*** Opening of Data shown ***

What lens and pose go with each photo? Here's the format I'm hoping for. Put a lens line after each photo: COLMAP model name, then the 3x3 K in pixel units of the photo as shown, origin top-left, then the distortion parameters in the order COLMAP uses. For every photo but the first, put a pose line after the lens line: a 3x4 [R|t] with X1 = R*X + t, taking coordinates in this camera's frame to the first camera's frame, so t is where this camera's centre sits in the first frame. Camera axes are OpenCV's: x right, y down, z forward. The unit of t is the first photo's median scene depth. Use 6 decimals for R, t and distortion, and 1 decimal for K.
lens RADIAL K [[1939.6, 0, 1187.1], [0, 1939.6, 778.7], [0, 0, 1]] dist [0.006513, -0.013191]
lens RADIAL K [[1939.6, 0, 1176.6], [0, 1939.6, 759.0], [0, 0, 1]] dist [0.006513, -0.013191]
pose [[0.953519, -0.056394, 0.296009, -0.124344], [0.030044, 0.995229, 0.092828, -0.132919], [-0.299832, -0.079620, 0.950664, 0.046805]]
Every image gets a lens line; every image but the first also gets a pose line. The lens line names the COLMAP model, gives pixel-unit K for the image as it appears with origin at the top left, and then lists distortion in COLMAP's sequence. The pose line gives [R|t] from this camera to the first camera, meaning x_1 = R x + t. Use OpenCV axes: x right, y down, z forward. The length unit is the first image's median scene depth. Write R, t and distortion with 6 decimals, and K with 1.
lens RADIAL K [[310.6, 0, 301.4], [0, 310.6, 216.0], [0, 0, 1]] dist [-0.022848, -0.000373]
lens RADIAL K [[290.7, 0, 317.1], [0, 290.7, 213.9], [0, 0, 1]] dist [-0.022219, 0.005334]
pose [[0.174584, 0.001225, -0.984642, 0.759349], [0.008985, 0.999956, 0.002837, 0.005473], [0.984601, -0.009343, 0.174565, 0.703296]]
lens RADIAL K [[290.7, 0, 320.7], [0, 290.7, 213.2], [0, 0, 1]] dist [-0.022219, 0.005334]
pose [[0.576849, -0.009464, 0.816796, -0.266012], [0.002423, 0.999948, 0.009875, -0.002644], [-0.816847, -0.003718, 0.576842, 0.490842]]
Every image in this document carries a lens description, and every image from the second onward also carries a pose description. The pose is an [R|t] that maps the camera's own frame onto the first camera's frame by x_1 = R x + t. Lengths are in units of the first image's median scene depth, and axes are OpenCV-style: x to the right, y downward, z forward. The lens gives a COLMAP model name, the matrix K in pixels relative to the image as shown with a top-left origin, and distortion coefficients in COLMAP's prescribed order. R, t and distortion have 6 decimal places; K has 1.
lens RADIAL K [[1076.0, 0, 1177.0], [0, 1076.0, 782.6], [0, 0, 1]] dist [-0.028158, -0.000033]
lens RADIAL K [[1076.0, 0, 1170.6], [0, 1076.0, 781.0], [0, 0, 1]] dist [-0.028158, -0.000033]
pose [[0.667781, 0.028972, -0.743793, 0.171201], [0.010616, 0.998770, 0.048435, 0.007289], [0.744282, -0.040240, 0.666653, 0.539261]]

*** Close of Data shown ***

> [What the exercise asks]:
Retype the entries. Every line must match exactly.

> [Response area]:
What lens and pose go with each photo? Here's the format I'm hoping for. Put a lens line after each photo: COLMAP model name, then the 3x3 K in pixel units of the photo as shown, origin top-left, then the distortion parameters in the order COLMAP uses. For every photo but the first, put a pose line after the lens line: a 3x4 [R|t] with X1 = R*X + t, taking coordinates in this camera's frame to the first camera's frame, so t is where this camera's centre sits in the first frame. Camera axes are OpenCV's: x right, y down, z forward. The unit of t is the first photo's median scene depth. Use 6 decimals for R, t and distortion, and 1 decimal for K.
lens RADIAL K [[1939.6, 0, 1187.1], [0, 1939.6, 778.7], [0, 0, 1]] dist [0.006513, -0.013191]
lens RADIAL K [[1939.6, 0, 1176.6], [0, 1939.6, 759.0], [0, 0, 1]] dist [0.006513, -0.013191]
pose [[0.953519, -0.056394, 0.296009, -0.124344], [0.030044, 0.995229, 0.092828, -0.132919], [-0.299832, -0.079620, 0.950664, 0.046805]]
Every image gets a lens line; every image but the first also gets a pose line. The lens line names the COLMAP model, gives pixel-unit K for the image as it appears with origin at the top left, and then lists distortion in COLMAP's sequence. The pose line gives [R|t] from this camera to the first camera, meaning x_1 = R x + t. Use OpenCV axes: x right, y down, z forward. The length unit is the first image's median scene depth. Write R, t and distortion with 6 decimals, and K with 1.
lens RADIAL K [[310.6, 0, 301.4], [0, 310.6, 216.0], [0, 0, 1]] dist [-0.022848, -0.000373]
lens RADIAL K [[290.7, 0, 317.1], [0, 290.7, 213.9], [0, 0, 1]] dist [-0.022219, 0.005334]
pose [[0.174584, 0.001225, -0.984642, 0.759349], [0.008985, 0.999956, 0.002837, 0.005473], [0.984601, -0.009343, 0.174565, 0.703296]]
lens RADIAL K [[290.7, 0, 320.7], [0, 290.7, 213.2], [0, 0, 1]] dist [-0.022219, 0.005334]
pose [[0.576849, -0.009464, 0.816796, -0.266012], [0.002423, 0.999948, 0.009875, -0.002644], [-0.816847, -0.003718, 0.576842, 0.490842]]
Every image in this document carries a lens description, and every image from the second onward also carries a pose description. The pose is an [R|t] that maps the camera's own frame onto the first camera's frame by x_1 = R x + t. Lengths are in units of the first image's median scene depth, and axes are OpenCV-style: x to the right, y downward, z forward. The lens gives a COLMAP model name, the matrix K in pixels relative to the image as shown with a top-left origin, and distortion coefficients in COLMAP's prescribed order. R, t and distortion have 6 decimal places; K has 1.
lens RADIAL K [[1076.0, 0, 1177.0], [0, 1076.0, 782.6], [0, 0, 1]] dist [-0.028158, -0.000033]
lens RADIAL K [[1076.0, 0, 1170.6], [0, 1076.0, 781.0], [0, 0, 1]] dist [-0.028158, -0.000033]
pose [[0.667781, 0.028972, -0.743793, 0.171201], [0.010616, 0.998770, 0.048435, 0.007289], [0.744282, -0.040240, 0.666653, 0.539261]]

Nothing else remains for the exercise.